Un tribunal sud-coréen a ordonné jeudi 23 novembre au Japon d’indemniser seize femmes victimes d’esclavage sexuel pendant la seconde guerre mondiale, annulant ainsi une décision d’une juridiction inférieure qui les avait déboutées deux ans plus tôt.
En 2021, ce premier dossier civil avait été présenté à la justice en Corée du Sud contre Tokyo par celles qui étaient appelées dans un euphémisme « femmes de réconfort », des personnes réduites à l’esclavage dans les bordels de l’armée impériale pendant le conflit mondial. Un tribunal du district central de Séoul avait alors mis en avant l’« immunité souveraine » de Tokyo pour débouter ces femmes, le 21 avril 2021, estimant, en outre, que l’acceptation des demandes des victimes pourrait provoquer un incident diplomatique.
Mais la Haute Cour de Séoul a jugé, jeudi, qu’il était « raisonnable de dire que l’immunité souveraine ne devrait pas être respectée (…) en cas de conduite illégale », selon un document judiciaire consulté par l’Agence France-Presse.
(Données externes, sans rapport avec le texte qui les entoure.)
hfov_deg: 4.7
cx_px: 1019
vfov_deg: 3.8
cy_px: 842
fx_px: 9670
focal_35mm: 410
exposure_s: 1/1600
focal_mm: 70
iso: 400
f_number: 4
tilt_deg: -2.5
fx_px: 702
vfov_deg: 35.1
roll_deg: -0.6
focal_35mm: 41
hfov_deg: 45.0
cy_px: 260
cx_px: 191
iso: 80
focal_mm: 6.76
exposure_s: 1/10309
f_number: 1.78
Elle a ordonné qu’environ 200 millions de wons (quelque 141 000 euros) soient versés à chacune des plaignantes.
Le tribunal a déclaré que les victimes avaient été « enlevées de force ou entraînées dans l’esclavage sexuel » et jugé qu’en conséquence, elles avaient subi des « dommages » et « n’avaient pas pu mener une vie normale après la guerre ».
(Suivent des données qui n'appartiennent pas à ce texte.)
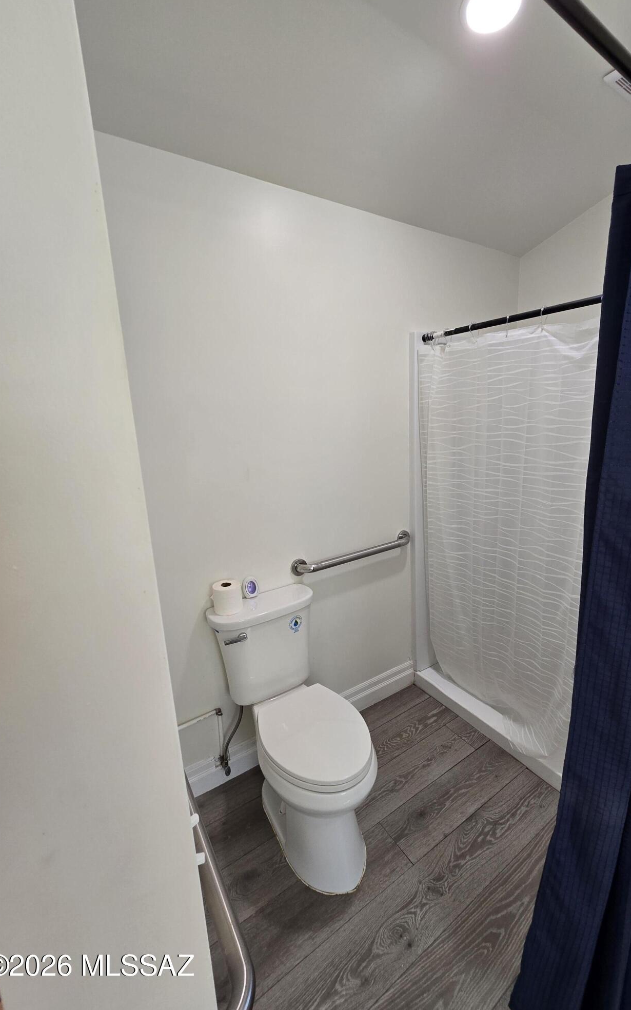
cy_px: 500
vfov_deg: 105.3
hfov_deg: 78.0
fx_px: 385
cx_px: 369
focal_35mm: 14
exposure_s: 1/60
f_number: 2.2
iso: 100
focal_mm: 2.2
Lee Young-soo, l’une des 16 plaignantes aujourd’hui âgée de 95 ans, a levé les bras au ciel en signe de joie à sa sortie du tribunal, déclarant aux journalistes : « Je suis très reconnaissante […]. Je remercie les victimes qui sont mortes. »
Rapprochement entre la Corée du Sud et le Japon
Selon les historiens, jusqu’à 200 000 femmes, originaires pour la plupart de Corée, mais aussi d’autres régions d’Asie, dont la Chine, ont été contraintes de devenir des esclaves sexuelles pour les soldats japonais pendant la seconde guerre mondiale.
Cette question a longtemps pesé dans les relations bilatérales entre Séoul et Tokyo, qui a colonisé la péninsule coréenne entre 1910 et 1945. Mais cette décision survient au moment où le gouvernement conservateur sud-coréen du président Yoon Suk Yeol cherche à enterrer cette hache de guerre historique et resserrer les liens avec Tokyo afin que les deux pays puissent faire face ensemble à une Corée du Nord dont les menaces militaires s’intensifient.
Le gouvernement japonais nie être directement responsable des abus commis pendant la guerre, affirmant que les victimes ont été recrutées par des civils et que les maisons de prostitution militaires étaient exploitées commercialement. Tokyo a, en outre, toujours refusé de comparaître devant les tribunaux sud-coréens, soutenant que le contentieux avait été vidé par le traité de 1965 qui impliquait le versement de réparations.